С нами был парень, который принес с арийской стороны оружие — он собирался сразу идти обратно, но было уже поздно. Когда начали стрелять, он сказал, что у него в Замосьце в монастыре дачка и он знает, что живым не останется, а я останусь и потому должен после войны об этой дочке позаботиться. Я сказал. «Ладно, ладно, не болтай чепухи».
— Ну и?..
— Что «ну и»?
— Удалось тебе отыскать дочку?
— Да, удалось.
— Послушай. Мы условились, что ты будешь говорить, верно?
Пока еще девятнадцатое апреля.

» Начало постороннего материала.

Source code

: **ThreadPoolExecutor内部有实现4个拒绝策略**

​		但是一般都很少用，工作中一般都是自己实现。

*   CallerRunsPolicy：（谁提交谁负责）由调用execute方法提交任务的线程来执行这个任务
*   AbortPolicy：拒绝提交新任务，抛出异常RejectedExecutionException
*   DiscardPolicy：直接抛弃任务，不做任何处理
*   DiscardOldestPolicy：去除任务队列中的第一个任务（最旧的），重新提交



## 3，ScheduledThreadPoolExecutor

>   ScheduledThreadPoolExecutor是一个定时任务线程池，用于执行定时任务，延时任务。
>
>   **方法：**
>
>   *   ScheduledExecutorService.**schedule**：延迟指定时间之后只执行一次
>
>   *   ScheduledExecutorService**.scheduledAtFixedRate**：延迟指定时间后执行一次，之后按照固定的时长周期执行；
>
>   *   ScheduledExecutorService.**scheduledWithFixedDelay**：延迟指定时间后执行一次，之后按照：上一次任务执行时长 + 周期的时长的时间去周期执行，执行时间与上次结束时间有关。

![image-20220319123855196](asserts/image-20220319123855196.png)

Стреляют. Ты оделся. Тот парень с арийской стороны сказал про дочку. Что дальше?
— Мы пошли поглядеть, что делается вокруг. Вышли во двор — а там немцы, пятеро или шестеро. Собственно, следовало их убить, но у нас еще не было в таких делах сноровки, да и страшновато было — в общем, не убили.
Спустя три часа стрельба прекратилась.
Стало тихо.
В наш участок входило так называемое гетто фабрики щеток Францисканская, Свентоерская, Бонифратерская.
Фабричные ворота были заминированы.
Когда на следующий день подошли немцы, мы включили взрывное устройство — наверно, сотню их разнесло в клочья, хотя точно не помню, ты должна это где-нибудь проверить. Я вообще уже многого не помню. Про каждого из своих больных мог бы тебе рассказать в десять раз больше.
После взрыва немцы пошли на нас цепью. Очень нам это понравилось. Против сорока — сотня, целая колонна, в боевом порядке, крадутся, видно, что относятся к нам серьезно.
Под вечер прислали троих с опущенными автоматами и белыми бантами. Кричали, чтоб мы сложили оружие, тогда нас отправят в специальный лагерь. Мы их обстреляли — в донесениях Штроопа[3] я потом нашел эту сцену: они, парламентеры, с белым флагом, а мы, бандиты, открываем огонь. Впрочем, мы в них не попали, но это неважно.
— Как — неважно?
— Важно было другое: что мы стреляем. Это необходимо было показать. Не немцам. Они умели стрелять лучше. Мы должны были это показать другому, не немецкому миру. Люди считают, что когда стреляют — это высочайший героизм. Ну и мы стреляли.
— Почему вы назначили именно эту дату — девятнадцатое апреля?